As we turned the bend in the road, Pitigliano rose majestically from its mound of tufo, a vision of honey-coloured houses, church spires and Etruscan caves dug into the rock. We had fallen upon a world where Catholic and Jewish culture was intertwined amidst a backdrop of Etruscan caves and pathways. We bought a house the following year in the old town in the area called La Fratta. The idea of a novel began to percolate almost immediately. I could see my characters sitting together on a geranium clad veranda, sipping wine and shielding their eyes from the harsh sunlight. I wanted to tell the history of the village during the fascist years of Mussolini. I listened to stories of the inhabitants and imagined what it was like to walk the streets when Mussolini came to power, to feel threatened yet at the same time protected by the community. I discovered what it was like to be a partisan or a Jew during Mussolini’s fascist regime.

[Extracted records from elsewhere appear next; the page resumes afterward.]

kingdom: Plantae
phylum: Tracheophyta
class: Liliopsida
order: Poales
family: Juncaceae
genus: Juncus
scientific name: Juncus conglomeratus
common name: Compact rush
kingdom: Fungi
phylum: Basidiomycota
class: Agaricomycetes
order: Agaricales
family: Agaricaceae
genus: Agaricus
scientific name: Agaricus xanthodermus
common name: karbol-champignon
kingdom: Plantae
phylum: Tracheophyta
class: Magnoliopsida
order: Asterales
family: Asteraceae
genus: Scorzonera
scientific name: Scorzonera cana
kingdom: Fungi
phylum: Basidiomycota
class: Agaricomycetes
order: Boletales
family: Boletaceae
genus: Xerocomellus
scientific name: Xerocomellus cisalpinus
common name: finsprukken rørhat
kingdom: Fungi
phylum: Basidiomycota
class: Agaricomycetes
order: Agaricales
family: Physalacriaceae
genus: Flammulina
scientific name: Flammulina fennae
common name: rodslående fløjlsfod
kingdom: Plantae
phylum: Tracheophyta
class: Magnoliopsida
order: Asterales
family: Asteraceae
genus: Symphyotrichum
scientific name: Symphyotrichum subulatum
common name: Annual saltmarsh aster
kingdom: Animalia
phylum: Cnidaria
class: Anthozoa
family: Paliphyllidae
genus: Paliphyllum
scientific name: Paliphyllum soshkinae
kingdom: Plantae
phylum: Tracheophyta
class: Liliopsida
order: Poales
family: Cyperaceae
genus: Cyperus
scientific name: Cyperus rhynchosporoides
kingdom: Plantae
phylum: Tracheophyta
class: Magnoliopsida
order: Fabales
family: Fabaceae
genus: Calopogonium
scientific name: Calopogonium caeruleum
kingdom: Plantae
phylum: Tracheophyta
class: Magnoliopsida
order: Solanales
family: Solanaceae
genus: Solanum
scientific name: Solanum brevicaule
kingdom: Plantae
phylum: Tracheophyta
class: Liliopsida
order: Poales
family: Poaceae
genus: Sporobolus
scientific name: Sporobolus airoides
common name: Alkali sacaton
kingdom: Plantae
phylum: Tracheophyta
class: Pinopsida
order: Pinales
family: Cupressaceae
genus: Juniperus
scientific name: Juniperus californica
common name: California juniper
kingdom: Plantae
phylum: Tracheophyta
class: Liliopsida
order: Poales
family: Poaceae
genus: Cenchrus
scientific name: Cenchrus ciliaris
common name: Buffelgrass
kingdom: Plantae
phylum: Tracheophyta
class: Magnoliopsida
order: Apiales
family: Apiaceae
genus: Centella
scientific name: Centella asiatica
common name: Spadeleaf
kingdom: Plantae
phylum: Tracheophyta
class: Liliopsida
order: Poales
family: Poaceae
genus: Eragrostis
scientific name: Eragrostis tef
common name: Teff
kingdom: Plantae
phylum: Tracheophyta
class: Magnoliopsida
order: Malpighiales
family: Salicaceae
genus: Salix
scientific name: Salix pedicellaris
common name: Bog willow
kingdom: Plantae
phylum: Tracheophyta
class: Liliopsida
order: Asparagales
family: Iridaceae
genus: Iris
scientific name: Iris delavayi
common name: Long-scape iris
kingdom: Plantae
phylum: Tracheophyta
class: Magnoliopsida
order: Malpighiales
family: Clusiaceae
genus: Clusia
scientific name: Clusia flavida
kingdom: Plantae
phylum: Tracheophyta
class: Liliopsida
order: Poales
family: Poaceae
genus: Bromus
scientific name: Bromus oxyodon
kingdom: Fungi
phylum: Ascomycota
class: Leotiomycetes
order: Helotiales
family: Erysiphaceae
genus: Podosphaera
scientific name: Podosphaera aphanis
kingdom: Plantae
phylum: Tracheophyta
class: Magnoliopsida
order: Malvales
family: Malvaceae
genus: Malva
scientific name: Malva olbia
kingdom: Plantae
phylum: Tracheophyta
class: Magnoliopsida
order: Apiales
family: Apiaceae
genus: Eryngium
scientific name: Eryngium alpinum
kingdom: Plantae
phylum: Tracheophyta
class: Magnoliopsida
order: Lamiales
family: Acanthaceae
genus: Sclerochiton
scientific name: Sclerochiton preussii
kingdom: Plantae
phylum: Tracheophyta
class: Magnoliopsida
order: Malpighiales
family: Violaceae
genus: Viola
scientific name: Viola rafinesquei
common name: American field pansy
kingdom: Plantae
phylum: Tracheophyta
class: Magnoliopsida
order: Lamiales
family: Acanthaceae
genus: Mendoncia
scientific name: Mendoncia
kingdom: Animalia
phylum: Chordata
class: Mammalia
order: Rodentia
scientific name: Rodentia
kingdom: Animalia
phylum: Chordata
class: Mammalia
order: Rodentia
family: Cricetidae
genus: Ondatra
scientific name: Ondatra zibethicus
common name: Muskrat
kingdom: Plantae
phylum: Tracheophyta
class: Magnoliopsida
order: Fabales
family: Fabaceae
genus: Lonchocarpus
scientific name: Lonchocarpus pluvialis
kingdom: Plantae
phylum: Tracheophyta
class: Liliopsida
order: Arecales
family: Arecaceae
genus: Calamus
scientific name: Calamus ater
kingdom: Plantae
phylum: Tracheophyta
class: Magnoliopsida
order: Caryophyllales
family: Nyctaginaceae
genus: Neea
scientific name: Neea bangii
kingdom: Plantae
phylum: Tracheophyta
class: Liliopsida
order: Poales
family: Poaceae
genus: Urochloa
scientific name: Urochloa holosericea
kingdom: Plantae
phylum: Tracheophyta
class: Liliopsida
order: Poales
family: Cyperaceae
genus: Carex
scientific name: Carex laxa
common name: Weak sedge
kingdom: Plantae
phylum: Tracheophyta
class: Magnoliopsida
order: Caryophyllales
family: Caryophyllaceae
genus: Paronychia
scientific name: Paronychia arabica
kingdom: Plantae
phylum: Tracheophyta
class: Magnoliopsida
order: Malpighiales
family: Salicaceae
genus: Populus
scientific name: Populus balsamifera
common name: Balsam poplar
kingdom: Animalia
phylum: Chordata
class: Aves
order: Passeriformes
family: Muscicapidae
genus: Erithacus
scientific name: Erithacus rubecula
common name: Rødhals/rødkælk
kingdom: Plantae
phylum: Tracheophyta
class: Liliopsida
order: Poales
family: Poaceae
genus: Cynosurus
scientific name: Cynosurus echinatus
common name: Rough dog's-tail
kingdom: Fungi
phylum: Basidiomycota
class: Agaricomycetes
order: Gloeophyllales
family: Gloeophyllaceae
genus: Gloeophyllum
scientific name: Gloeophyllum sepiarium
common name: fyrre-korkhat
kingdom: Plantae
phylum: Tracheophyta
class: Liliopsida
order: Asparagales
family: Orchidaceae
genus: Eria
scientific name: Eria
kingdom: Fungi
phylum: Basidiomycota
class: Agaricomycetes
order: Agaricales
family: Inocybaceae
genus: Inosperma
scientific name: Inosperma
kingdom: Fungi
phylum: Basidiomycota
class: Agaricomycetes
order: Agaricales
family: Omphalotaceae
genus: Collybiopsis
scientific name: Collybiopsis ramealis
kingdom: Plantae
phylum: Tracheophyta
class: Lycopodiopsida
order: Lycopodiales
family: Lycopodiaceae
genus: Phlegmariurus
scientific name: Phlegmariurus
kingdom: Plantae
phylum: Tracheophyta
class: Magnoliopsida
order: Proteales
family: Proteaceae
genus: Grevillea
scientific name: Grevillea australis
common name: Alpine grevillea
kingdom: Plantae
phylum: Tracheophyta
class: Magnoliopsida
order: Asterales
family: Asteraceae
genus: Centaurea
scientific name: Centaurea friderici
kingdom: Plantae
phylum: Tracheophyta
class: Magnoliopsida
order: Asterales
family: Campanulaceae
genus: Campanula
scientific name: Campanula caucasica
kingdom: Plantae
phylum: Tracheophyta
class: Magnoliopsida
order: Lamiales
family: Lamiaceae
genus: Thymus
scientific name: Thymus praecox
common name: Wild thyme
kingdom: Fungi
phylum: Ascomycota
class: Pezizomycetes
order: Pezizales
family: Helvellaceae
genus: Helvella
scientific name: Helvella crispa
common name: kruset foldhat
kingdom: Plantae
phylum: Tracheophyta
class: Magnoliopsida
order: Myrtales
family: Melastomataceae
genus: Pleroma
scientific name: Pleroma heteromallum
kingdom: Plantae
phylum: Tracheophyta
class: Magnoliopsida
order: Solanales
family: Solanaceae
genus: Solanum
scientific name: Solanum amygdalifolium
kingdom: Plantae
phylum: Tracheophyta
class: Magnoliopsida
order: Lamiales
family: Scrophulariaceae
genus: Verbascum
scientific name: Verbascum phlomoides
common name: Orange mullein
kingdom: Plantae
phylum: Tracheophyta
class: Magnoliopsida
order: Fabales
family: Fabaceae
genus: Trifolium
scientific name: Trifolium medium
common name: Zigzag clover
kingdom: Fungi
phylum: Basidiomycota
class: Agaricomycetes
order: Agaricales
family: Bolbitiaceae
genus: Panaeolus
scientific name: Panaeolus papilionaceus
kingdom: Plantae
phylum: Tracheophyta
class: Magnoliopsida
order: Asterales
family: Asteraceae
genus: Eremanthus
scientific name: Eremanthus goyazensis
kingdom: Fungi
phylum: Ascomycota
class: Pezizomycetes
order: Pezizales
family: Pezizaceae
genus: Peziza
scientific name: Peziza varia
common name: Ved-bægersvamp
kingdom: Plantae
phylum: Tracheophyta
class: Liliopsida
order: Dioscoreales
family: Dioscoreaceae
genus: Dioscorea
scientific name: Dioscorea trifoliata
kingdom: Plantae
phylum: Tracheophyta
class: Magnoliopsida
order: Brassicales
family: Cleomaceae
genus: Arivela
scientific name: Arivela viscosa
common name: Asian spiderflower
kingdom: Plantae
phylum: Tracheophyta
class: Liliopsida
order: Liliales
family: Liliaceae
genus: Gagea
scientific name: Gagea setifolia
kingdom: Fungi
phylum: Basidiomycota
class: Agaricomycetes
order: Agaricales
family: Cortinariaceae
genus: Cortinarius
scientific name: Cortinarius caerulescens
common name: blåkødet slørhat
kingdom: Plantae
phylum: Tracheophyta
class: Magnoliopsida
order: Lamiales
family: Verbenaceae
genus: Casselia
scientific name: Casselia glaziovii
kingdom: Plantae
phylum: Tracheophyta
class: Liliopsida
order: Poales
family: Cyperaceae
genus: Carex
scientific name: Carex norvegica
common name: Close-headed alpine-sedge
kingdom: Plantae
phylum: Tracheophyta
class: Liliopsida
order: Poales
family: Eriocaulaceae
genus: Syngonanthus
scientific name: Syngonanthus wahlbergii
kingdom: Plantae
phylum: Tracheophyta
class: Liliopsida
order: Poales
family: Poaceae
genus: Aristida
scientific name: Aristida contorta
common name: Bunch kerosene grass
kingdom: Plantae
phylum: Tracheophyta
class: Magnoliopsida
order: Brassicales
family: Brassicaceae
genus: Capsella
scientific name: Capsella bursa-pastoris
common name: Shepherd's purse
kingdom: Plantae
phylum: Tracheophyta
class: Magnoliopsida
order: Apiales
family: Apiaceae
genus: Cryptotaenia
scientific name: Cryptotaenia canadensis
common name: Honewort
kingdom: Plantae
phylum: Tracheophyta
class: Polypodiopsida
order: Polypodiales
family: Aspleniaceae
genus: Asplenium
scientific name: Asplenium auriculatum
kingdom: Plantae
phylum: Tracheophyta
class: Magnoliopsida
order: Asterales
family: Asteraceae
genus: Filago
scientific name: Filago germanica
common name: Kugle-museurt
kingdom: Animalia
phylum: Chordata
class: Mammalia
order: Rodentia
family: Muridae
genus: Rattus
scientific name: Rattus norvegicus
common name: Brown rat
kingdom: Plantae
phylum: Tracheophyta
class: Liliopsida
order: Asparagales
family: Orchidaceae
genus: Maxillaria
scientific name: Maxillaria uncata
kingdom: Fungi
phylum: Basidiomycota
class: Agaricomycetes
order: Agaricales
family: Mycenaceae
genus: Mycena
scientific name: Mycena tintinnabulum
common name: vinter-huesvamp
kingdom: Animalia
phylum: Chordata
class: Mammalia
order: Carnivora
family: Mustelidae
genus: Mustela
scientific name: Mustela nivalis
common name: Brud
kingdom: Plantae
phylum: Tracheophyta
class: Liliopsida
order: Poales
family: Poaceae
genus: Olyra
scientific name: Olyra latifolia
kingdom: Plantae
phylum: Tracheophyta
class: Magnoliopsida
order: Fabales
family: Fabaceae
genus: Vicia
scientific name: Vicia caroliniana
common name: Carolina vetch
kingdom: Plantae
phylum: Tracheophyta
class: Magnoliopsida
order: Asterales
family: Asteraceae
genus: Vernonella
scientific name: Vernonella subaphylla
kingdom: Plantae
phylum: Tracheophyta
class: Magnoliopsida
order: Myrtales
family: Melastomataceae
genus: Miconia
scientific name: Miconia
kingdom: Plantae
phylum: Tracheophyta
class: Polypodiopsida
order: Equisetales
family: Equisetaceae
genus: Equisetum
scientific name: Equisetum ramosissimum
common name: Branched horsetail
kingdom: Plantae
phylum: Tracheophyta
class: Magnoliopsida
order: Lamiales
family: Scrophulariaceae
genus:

What can you share with us about the plot – without spoiling the ending!
I felt my way through the historical events of the time and set the story in the fictional village of Monterini. My novel explores the lives of two Italian families between 1921 and 1945. Jacobo works in the family bookshop and Angelo makes good wine by singing to his grapes. Their children Rico and Bella grow up and fall in love. The two families live side by side amidst a backdrop of village communal life, Etruscan tales and the growth of Benito Mussolini. With the declaration of the racial laws of 1938 tensions simmer between the surface. It is a story of love, friendship and betrayal, and above all, the generosity of the human spirit in a world marred by conflict and hatred.
Are there any key issues you wanted to draw attention to?
The story began to take shape and as I continued my research, I discovered many individual acts of kindness both within the village and beyond. A friend told me the tale of a villa in the region of Emilia-Romagna, which was used to house orphans form the former Yugoslavia and Germany; children of Jewish, communist and Roma parents. I researched the story and incorporated it into my fictionalised account of the events that touched my characters’ lives. I learnt how the historical events affected individuals, farmers and professionals alike. And I discovered that acts of kindness no matter how small were the fabric on which a community was built. They were the essence of humanity and became the essence of my novel. I blended these stories into a bigger whole as my fictional characters expanded.
I discovered other interesting scenarios. I was researching a short story set in Argentina during the economic crisis of the late 90s and saw a film where farmers sang to their grapes improve the quality of their wine. Then I read an account of grape singing in Northern Italy. These narratives pepper my fictional account along with the major historical events which weave around the characters and influence their lives.
What do want readers to take away having the read the book?
I hope they’ll have enjoyed reading a novel about the human condition with a romantic theme that I think will particularly resonate with women who love Italy, history and family dramas. I hope it takes the reader on a journey of love, food, history and self-discovery.